- **PROBLEM**: Pull the text out of each of the records below, copying every line word for word in its original order.

- **RAW DATA**:
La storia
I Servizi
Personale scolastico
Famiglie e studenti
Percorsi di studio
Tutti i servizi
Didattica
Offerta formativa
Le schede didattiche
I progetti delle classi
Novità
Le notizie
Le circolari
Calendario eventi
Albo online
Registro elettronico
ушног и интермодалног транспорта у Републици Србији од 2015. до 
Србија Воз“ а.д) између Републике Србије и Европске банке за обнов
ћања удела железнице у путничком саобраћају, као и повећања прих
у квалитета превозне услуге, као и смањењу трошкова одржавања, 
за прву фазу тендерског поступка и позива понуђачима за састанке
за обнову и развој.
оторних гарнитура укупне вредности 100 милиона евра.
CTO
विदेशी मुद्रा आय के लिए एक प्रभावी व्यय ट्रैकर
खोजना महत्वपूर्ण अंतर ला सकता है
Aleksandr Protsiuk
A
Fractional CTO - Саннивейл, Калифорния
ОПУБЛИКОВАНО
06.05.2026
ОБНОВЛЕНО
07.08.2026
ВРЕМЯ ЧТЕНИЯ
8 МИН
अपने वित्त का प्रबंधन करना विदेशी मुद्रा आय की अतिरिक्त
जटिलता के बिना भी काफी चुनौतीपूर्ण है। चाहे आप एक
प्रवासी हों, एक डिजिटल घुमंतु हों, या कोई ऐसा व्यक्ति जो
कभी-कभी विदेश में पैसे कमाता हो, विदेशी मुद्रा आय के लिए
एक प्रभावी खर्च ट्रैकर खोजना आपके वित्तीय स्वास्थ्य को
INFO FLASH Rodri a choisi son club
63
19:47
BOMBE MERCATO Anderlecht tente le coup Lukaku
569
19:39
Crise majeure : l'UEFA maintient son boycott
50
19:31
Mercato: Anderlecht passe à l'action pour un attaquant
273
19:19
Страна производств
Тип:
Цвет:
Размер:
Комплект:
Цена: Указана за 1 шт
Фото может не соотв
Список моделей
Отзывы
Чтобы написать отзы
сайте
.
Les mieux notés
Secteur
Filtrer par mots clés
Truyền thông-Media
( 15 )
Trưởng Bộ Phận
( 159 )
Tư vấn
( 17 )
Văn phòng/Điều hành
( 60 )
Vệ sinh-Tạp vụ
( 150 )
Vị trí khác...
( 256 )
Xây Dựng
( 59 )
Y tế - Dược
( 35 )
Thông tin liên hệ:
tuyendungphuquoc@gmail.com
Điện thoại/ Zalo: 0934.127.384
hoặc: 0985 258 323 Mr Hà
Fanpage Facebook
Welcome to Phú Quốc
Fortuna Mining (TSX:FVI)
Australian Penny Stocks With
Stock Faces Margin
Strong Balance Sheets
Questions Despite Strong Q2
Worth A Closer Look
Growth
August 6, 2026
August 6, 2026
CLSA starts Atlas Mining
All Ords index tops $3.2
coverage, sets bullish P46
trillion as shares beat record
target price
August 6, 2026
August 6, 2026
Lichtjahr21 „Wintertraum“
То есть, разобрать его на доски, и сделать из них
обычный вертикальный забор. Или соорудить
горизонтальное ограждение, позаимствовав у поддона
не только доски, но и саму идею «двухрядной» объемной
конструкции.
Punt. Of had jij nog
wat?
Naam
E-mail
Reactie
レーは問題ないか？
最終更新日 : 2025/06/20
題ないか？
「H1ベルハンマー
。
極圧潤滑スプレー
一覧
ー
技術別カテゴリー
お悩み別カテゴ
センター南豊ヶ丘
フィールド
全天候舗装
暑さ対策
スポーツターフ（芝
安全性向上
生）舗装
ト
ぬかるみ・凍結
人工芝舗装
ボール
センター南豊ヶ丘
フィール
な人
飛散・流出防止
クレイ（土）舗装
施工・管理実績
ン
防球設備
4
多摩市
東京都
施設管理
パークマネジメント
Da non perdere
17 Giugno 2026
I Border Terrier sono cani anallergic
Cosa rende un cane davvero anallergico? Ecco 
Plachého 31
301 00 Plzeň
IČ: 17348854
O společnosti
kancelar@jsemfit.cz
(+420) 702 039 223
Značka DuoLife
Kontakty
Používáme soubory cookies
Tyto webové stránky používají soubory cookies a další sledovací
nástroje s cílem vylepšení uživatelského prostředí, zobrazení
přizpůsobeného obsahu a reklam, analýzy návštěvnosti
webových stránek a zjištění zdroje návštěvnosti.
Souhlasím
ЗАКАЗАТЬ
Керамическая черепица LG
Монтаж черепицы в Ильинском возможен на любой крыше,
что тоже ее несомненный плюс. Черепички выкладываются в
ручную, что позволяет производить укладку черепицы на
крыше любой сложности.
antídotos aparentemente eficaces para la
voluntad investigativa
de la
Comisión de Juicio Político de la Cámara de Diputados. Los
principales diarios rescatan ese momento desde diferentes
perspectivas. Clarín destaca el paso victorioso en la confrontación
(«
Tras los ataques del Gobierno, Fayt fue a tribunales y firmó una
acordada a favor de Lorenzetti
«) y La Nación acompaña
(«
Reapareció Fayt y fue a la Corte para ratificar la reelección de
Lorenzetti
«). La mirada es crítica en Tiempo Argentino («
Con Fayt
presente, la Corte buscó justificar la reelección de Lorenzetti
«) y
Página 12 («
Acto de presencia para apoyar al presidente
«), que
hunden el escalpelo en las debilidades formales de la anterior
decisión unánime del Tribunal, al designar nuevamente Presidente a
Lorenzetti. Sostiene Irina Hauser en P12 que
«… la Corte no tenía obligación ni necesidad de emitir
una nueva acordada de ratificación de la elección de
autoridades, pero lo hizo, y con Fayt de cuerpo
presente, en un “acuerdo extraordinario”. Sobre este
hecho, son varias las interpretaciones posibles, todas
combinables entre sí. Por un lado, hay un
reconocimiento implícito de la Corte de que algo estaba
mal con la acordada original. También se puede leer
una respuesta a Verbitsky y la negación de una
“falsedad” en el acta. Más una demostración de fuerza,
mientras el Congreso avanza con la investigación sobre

- **TASK OUTPUT**:
La storia
I Servizi
Personale scolastico
Famiglie e studenti
Percorsi di studio
Tutti i servizi
Didattica
Offerta formativa
Le schede didattiche
I progetti delle classi
Novità
Le notizie
Le circolari
Calendario eventi
Albo online
Registro elettronico
ушног и интермодалног транспорта у Републици Србији од 2015. до 
Србија Воз“ а.д) између Републике Србије и Европске банке за обнов
ћања удела железнице у путничком саобраћају, као и повећања прих
у квалитета превозне услуге, као и смањењу трошкова одржавања, 
за прву фазу тендерског поступка и позива понуђачима за састанке
за обнову и развој.
оторних гарнитура укупне вредности 100 милиона евра.
CTO
विदेशी मुद्रा आय के लिए एक प्रभावी व्यय ट्रैकर
खोजना महत्वपूर्ण अंतर ला सकता है
Aleksandr Protsiuk
A
Fractional CTO - Саннивейл, Калифорния
ОПУБЛИКОВАНО
06.05.2026
ОБНОВЛЕНО
07.08.2026
ВРЕМЯ ЧТЕНИЯ
8 МИН
अपने वित्त का प्रबंधन करना विदेशी मुद्रा आय की अतिरिक्त
जटिलता के बिना भी काफी चुनौतीपूर्ण है। चाहे आप एक
प्रवासी हों, एक डिजिटल घुमंतु हों, या कोई ऐसा व्यक्ति जो
कभी-कभी विदेश में पैसे कमाता हो, विदेशी मुद्रा आय के लिए
एक प्रभावी खर्च ट्रैकर खोजना आपके वित्तीय स्वास्थ्य को
INFO FLASH Rodri a choisi son club
63
19:47
BOMBE MERCATO Anderlecht tente le coup Lukaku
569
19:39
Crise majeure : l'UEFA maintient son boycott
50
19:31
Mercato: Anderlecht passe à l'action pour un attaquant
273
19:19
Страна производств
Тип:
Цвет:
Размер:
Комплект:
Цена: Указана за 1 шт
Фото может не соотв
Список моделей
Отзывы
Чтобы написать отзы
сайте
.
Les mieux notés
Secteur
Filtrer par mots clés
Truyền thông-Media
( 15 )
Trưởng Bộ Phận
( 159 )
Tư vấn
( 17 )
Văn phòng/Điều hành
( 60 )
Vệ sinh-Tạp vụ
( 150 )
Vị trí khác...
( 256 )
Xây Dựng
( 59 )
Y tế - Dược
( 35 )
Thông tin liên hệ:
tuyendungphuquoc@gmail.com
Điện thoại/ Zalo: 0934.127.384
hoặc: 0985 258 323 Mr Hà
Fanpage Facebook
Welcome to Phú Quốc
Fortuna Mining (TSX:FVI)
Australian Penny Stocks With
Stock Faces Margin
Strong Balance Sheets
Questions Despite Strong Q2
Worth A Closer Look
Growth
August 6, 2026
August 6, 2026
CLSA starts Atlas Mining
All Ords index tops $3.2
coverage, sets bullish P46
trillion as shares beat record
target price
August 6, 2026
August 6, 2026
Lichtjahr21 „Wintertraum“
То есть, разобрать его на доски, и сделать из них
обычный вертикальный забор. Или соорудить
горизонтальное ограждение, позаимствовав у поддона
не только доски, но и саму идею «двухрядной» объемной
конструкции.
Punt. Of had jij nog
wat?
Naam
E-mail
Reactie
レーは問題ないか？
最終更新日 : 2025/06/20
題ないか？
「H1ベルハンマー
。
極圧潤滑スプレー
一覧
ー
技術別カテゴリー
お悩み別カテゴ
センター南豊ヶ丘
フィールド
全天候舗装
暑さ対策
スポーツターフ（芝
安全性向上
生）舗装
ト
ぬかるみ・凍結
人工芝舗装
ボール
センター南豊ヶ丘
フィール
な人
飛散・流出防止
クレイ（土）舗装
施工・管理実績
ン
防球設備
4
多摩市
東京都
施設管理
パークマネジメント
Da non perdere
17 Giugno 2026
I Border Terrier sono cani anallergic
Cosa rende un cane davvero anallergico? Ecco 
Plachého 31
301 00 Plzeň
IČ: 17348854
O společnosti
kancelar@jsemfit.cz
(+420) 702 039 223
Značka DuoLife
Kontakty
Používáme soubory cookies
Tyto webové stránky používají soubory cookies a další sledovací
nástroje s cílem vylepšení uživatelského prostředí, zobrazení
přizpůsobeného obsahu a reklam, analýzy návštěvnosti
webových stránek a zjištění zdroje návštěvnosti.
Souhlasím
ЗАКАЗАТЬ
Керамическая черепица LG
Монтаж черепицы в Ильинском возможен на любой крыше,
что тоже ее несомненный плюс. Черепички выкладываются в
ручную, что позволяет производить укладку черепицы на
крыше любой сложности.
antídotos aparentemente eficaces para la
voluntad investigativa
de la
Comisión de Juicio Político de la Cámara de Diputados. Los
principales diarios rescatan ese momento desde diferentes
perspectivas. Clarín destaca el paso victorioso en la confrontación
(«
Tras los ataques del Gobierno, Fayt fue a tribunales y firmó una
acordada a favor de Lorenzetti
«) y La Nación acompaña
(«
Reapareció Fayt y fue a la Corte para ratificar la reelección de
Lorenzetti
«). La mirada es crítica en Tiempo Argentino («
Con Fayt
presente, la Corte buscó justificar la reelección de Lorenzetti
«) y
Página 12 («
Acto de presencia para apoyar al presidente
«), que
hunden el escalpelo en las debilidades formales de la anterior
decisión unánime del Tribunal, al designar nuevamente Presidente a
Lorenzetti. Sostiene Irina Hauser en P12 que
«… la Corte no tenía obligación ni necesidad de emitir
una nueva acordada de ratificación de la elección de
autoridades, pero lo hizo, y con Fayt de cuerpo
presente, en un “acuerdo extraordinario”. Sobre este
hecho, son varias las interpretaciones posibles, todas
combinables entre sí. Por un lado, hay un
reconocimiento implícito de la Corte de que algo estaba
mal con la acordada original. También se puede leer
una respuesta a Verbitsky y la negación de una
“falsedad” en el acta. Más una demostración de fuerza,
mientras el Congreso avanza con la investigación sobre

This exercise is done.